9:58pm Saturday 5th July 2008

© Press Association 2008

Rich nations must not abandon action to tackle climate change and world poverty in the face of the credit crunch, Gordon Brown has warned fellow G8 leaders.

Amid campaigners' fears next week's summit in Japan could see previous pledges on aid and global warming scaled back, the Prime Minister said they should in fact be accelerated.

"The world is suffering a triple challenge: of higher fuel prices, higher food prices and a credit crunch," he told the Guardian.

"My message to the G8 will be that instead of sidelining climate change and the development agenda, the present economic crisis means that instead of relaxing our efforts we have got to accelerate them.

"This agenda is not just the key to the environment and reducing poverty, but the key to our economic future as well," Brown said as he prepared for his first G8 summit as PM.

Soaring food and oil prices have given this year's gathering of the world's biggest economies an added relevance, amid a growing recognition that the key issues are intimately linked.
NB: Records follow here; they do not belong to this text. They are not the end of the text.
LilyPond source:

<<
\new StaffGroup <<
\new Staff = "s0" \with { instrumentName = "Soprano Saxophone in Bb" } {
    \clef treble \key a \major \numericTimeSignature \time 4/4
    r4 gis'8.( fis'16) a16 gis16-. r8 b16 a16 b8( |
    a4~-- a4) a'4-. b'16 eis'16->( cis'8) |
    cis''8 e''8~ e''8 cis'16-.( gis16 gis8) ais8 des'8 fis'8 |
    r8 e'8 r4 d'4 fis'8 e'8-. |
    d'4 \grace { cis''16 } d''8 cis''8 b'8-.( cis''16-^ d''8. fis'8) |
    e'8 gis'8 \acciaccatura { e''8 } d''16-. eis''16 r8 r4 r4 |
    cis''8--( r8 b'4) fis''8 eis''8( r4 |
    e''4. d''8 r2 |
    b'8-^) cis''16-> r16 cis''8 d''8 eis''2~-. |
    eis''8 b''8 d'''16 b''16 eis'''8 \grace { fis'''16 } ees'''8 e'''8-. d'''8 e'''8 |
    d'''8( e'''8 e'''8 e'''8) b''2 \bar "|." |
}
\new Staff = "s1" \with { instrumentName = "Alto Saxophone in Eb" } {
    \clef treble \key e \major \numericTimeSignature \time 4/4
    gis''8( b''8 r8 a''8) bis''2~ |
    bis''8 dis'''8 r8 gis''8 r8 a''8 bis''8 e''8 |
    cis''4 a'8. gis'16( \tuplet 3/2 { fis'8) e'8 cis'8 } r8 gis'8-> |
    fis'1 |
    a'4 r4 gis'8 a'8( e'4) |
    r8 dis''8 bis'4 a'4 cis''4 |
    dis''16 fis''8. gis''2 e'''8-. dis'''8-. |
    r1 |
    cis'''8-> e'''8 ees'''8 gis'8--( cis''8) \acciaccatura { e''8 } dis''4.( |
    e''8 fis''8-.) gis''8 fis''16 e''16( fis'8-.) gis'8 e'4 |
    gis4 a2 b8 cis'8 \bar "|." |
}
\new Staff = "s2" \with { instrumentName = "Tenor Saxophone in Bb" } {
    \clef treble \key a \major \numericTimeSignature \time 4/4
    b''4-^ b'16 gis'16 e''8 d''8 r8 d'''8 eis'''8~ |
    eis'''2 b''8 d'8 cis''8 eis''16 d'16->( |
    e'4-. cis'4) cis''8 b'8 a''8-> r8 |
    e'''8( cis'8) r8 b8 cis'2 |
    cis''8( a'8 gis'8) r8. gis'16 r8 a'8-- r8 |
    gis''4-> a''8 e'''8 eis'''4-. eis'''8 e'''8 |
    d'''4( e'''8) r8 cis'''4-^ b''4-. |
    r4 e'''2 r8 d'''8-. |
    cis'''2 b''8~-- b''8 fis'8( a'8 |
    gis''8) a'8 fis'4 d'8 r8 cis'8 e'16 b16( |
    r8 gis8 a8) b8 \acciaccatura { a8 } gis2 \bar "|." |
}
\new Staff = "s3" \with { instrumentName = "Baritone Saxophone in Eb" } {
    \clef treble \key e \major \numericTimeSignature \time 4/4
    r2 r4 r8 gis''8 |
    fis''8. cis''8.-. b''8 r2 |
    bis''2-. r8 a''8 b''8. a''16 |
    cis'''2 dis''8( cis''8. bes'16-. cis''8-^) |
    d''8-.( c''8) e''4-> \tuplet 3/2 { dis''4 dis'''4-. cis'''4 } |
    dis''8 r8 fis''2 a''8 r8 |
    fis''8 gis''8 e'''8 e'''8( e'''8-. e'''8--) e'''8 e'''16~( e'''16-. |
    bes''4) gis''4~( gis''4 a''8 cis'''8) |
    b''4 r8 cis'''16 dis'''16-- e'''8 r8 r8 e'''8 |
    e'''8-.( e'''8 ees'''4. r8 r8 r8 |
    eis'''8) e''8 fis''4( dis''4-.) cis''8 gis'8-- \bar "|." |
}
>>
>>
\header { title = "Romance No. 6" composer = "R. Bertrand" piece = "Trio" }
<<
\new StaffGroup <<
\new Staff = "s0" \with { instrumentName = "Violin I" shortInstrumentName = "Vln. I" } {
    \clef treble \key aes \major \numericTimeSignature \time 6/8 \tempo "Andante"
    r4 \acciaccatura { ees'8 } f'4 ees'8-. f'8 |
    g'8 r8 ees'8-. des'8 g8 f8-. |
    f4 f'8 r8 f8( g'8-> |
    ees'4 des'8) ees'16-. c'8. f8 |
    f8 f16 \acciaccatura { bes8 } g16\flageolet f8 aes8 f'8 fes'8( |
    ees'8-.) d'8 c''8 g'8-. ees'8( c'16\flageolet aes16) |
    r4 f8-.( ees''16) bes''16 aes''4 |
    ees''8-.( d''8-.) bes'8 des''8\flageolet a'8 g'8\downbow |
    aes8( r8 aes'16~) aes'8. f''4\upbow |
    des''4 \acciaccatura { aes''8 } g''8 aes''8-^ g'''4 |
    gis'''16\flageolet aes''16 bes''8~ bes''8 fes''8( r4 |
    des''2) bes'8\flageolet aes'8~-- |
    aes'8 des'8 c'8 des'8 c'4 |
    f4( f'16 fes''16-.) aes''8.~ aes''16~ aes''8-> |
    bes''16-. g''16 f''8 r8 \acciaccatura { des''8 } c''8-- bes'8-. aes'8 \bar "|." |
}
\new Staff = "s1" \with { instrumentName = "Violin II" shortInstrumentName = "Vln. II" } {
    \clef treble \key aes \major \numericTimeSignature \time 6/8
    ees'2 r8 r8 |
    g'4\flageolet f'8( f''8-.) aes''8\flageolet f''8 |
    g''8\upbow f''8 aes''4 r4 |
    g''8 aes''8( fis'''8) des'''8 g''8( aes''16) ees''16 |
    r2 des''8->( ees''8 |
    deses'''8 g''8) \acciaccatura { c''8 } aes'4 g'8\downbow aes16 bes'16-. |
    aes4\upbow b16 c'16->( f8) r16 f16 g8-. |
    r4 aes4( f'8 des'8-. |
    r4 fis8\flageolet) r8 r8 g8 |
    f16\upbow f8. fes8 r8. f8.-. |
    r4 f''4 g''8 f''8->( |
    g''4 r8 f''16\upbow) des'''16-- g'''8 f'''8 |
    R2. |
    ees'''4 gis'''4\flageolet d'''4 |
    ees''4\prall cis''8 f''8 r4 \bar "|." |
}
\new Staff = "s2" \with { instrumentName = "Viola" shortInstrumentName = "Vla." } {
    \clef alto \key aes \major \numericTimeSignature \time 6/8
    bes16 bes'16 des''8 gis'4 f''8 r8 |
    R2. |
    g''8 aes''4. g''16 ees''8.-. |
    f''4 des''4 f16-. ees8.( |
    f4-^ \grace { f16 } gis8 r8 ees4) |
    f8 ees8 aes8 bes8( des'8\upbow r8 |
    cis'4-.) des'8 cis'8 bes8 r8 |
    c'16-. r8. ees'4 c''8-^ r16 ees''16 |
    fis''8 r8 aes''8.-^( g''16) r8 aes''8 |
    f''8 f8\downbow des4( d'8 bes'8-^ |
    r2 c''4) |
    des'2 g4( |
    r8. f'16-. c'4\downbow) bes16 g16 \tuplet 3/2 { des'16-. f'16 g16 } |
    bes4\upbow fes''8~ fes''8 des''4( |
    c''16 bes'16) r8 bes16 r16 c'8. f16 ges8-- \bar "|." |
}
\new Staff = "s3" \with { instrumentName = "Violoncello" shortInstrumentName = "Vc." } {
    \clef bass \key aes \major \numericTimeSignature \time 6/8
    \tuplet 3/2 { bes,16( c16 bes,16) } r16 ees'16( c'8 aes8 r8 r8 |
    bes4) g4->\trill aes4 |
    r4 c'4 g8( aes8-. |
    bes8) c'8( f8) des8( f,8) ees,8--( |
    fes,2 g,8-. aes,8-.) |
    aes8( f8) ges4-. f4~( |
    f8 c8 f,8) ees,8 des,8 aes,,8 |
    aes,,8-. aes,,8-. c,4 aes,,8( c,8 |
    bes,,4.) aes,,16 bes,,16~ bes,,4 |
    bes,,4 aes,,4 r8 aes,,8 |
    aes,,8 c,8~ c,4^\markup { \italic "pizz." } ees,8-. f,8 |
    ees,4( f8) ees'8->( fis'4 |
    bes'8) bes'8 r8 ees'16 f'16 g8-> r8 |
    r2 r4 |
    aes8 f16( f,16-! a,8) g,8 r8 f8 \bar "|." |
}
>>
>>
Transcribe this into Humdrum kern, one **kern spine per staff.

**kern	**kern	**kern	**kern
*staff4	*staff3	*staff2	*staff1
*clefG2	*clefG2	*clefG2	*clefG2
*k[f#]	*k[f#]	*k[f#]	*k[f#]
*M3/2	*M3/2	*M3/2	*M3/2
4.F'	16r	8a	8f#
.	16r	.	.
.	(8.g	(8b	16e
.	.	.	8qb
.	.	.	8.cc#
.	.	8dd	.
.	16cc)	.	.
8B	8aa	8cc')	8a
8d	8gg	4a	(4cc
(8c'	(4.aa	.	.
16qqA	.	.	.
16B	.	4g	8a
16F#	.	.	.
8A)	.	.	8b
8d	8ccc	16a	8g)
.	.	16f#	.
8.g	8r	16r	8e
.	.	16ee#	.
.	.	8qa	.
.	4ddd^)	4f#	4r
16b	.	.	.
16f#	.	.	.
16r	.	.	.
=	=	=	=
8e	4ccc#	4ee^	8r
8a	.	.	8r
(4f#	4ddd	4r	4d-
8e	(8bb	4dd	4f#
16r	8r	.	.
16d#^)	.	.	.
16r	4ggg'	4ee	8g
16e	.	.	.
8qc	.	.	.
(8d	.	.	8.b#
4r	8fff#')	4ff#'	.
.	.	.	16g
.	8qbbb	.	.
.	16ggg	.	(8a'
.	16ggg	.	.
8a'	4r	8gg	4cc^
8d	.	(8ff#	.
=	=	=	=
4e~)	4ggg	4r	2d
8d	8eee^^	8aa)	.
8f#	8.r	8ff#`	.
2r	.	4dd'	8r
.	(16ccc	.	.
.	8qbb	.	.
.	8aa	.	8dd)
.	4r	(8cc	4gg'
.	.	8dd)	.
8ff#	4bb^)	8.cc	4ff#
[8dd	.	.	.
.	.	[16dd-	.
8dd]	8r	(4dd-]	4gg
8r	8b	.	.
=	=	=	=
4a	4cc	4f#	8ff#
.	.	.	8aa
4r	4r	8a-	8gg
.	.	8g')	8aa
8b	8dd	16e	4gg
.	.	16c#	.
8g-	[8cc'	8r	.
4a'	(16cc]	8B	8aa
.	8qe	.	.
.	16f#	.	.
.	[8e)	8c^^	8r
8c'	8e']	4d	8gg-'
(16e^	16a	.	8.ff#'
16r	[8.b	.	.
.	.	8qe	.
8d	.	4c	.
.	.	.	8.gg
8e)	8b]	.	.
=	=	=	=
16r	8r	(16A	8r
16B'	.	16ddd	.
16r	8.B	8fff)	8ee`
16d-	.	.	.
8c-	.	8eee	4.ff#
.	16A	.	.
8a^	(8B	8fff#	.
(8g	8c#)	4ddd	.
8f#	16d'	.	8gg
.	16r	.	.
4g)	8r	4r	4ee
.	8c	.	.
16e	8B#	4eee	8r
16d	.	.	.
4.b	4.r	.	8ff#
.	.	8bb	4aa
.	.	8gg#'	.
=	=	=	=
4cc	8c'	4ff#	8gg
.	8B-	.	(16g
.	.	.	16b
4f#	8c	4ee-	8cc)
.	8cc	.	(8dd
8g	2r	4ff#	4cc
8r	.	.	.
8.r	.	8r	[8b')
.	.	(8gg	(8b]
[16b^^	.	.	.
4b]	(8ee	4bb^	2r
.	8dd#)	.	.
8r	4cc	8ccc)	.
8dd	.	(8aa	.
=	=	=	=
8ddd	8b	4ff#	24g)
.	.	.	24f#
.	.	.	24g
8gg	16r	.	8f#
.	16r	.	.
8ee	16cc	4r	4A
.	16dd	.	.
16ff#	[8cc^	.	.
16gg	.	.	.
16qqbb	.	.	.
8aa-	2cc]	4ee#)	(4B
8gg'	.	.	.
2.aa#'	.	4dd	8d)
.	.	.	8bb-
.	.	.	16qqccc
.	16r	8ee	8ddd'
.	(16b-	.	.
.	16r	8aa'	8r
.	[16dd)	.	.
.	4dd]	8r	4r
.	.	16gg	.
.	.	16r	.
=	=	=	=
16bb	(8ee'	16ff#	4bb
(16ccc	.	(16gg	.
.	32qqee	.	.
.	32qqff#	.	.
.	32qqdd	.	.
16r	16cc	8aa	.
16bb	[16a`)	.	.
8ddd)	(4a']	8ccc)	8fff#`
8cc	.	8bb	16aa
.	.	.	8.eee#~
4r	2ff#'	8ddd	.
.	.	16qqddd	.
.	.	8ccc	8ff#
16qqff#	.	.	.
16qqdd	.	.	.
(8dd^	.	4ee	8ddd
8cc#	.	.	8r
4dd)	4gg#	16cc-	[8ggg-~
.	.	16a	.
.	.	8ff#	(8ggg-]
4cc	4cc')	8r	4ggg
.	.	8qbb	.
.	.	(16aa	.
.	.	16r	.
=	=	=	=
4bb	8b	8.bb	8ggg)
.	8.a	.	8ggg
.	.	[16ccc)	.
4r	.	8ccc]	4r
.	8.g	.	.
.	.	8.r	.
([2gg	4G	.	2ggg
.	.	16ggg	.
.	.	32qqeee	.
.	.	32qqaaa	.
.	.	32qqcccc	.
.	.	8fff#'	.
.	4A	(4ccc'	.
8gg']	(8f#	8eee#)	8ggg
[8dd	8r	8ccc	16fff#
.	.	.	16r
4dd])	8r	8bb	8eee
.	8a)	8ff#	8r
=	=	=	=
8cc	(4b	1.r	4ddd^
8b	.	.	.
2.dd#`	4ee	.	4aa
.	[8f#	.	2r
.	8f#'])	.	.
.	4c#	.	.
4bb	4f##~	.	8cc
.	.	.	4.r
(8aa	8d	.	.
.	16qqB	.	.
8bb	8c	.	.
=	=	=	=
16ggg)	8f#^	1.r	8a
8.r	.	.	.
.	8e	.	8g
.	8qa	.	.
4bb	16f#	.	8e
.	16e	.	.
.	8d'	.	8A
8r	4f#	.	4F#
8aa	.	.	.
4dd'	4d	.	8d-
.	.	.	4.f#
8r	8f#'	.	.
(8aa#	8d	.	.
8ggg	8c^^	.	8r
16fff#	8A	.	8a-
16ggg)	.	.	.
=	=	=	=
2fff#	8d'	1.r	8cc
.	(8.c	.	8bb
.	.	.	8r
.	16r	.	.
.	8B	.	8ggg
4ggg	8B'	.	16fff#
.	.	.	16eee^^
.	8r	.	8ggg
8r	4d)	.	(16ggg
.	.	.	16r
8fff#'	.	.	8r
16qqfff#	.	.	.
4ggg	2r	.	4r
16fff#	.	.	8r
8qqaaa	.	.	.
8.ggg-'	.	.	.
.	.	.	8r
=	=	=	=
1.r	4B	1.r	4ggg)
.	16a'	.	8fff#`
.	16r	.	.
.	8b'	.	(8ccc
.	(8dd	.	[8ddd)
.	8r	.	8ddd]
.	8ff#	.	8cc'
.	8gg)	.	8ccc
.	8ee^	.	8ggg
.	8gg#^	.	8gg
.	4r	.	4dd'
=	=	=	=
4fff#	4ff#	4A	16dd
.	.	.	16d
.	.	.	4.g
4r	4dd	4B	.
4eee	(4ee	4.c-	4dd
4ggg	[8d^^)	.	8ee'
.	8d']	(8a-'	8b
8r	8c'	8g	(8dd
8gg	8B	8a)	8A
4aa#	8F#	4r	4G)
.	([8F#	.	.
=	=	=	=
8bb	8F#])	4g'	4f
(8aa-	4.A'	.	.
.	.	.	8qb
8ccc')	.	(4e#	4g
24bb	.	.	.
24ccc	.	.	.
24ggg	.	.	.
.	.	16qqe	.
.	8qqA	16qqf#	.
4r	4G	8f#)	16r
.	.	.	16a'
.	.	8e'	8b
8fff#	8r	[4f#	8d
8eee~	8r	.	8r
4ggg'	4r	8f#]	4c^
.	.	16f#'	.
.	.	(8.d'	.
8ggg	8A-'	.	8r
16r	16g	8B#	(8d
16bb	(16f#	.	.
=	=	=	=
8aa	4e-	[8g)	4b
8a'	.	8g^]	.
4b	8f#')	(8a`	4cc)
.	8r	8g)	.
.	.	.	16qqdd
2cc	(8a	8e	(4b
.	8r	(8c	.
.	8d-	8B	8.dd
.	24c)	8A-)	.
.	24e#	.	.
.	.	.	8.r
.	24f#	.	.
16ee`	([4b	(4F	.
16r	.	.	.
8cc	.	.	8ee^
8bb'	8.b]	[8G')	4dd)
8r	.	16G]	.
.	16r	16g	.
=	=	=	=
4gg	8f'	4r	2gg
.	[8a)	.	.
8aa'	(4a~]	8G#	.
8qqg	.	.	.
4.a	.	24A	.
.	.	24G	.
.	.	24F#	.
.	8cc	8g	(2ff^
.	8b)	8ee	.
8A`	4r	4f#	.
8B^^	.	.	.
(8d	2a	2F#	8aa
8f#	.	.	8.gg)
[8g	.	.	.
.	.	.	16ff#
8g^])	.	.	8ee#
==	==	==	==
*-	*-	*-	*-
But anti-poverty groups fear domestic economic problems could encourage national leaders to concentrate on domestic solutions at the expense of international help.

"The problems we have today are global and they require global solutions," Mr Brown said.

"Unless we help poor countries to become more prosperous through education, health and economic development, we will be piling up the problems of global inequality."

"I'll be telling people that the worst possible thing would be to drop the development agenda because it holds the key to the economic challenge. If we don't produce enough agriculture, we are going to have food shortages, and Africa needs help to develop its agriculture. We can't solve the problems of food and fuel shortages unless developing countries are involved."